The Toilet Instructions

You must note that Mark Henry Wayne Hiebert is an only child and according to his mom, has always enjoyed a sense of order in his surroundings.

In November of 2013, Mark moved to San Antonio as the literal re-start of his life after 18 years of marriage and too many years living (and driving) through Houston traffic.

When he met William and Rebekah Roberts, he found the need to start typing “missives” related to the proper living of life. Here’s the first one:

Toilet Operation Instructions

 

The plumbing in this house is old. This toilet is old.

You are asked to treat it gently & with significant care.

 

Step 1: Raise the lid.

If you’re a male and standing up, also lift up the seat. If you don’t know how to do this, ask for a demonstration. The first demonstration is free. Any subsequent demonstrations will be considered advanced training and require payment of $35 plus sales tax.

 

Step 2: Wipe yourself as appropriate.

Be frugal in your use of toilet paper, as it can clog this toilet, but keep yourself clean.

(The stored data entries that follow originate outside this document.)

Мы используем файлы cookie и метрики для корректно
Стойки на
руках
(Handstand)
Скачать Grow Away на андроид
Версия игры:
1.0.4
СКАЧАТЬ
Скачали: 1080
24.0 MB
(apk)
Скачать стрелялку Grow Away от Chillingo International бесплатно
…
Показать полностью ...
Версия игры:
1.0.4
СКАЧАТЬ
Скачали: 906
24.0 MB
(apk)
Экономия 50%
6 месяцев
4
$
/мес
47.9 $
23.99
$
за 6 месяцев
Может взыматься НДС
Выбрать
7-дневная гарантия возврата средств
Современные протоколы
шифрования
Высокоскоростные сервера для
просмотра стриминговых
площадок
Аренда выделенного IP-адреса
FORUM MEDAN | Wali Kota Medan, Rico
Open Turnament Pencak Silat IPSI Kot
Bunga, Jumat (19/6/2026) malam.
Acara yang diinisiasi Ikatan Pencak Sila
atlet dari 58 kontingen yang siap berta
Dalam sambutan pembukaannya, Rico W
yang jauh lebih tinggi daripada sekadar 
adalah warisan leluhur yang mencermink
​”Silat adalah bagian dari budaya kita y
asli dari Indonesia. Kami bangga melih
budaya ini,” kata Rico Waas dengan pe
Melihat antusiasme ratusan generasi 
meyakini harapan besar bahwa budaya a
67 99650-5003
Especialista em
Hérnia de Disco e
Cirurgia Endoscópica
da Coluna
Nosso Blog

Afterall, cleanliness is next to godliness. And I don’t want your stinky bum leaving a noxious odor in my home.

 

Step 3: Flush the toilet.

The lever is on the left-hand side of the tank. Depress it and hold it until you achieve water-flow sufficient to clear the bowl. It’s sometimes a little stubborn, so make sure the bowl is cleared. You might need to flush twice to clear the bowl, and don’t be afraid to do that. The important thing is that you ensure that your excrement has made like Elvis and left this building.

 

Step 4: Clean up any mess you make.

Boys and girls both sometimes have an issue with poor aim or errant spray. Make sure you leave the toilet at least as clean as you found it. Dispose of the spent tissue in the wastebasket. If the mess requires paper towels and bathroom cleaner, ask Mark or Alexis for appropriate assistance.

 

Step 5: Close the toilet.

Return the toilet seat and lid to the closed position. It’s polite. It’s good feng shui. And if you don’t do it, then you’re going to annoy the king of this domain, and this king doesn’t like to be annoyed.

 

Step 6: Wash and dry your hands.

It’s the right thing to do. Really. Not doing it just shows an extreme lack of class and self-respect. Wash those hands.

 

If there are problems with the toilet, then notify Mark or Alexis with some general (but not too detailed) description of what is amiss.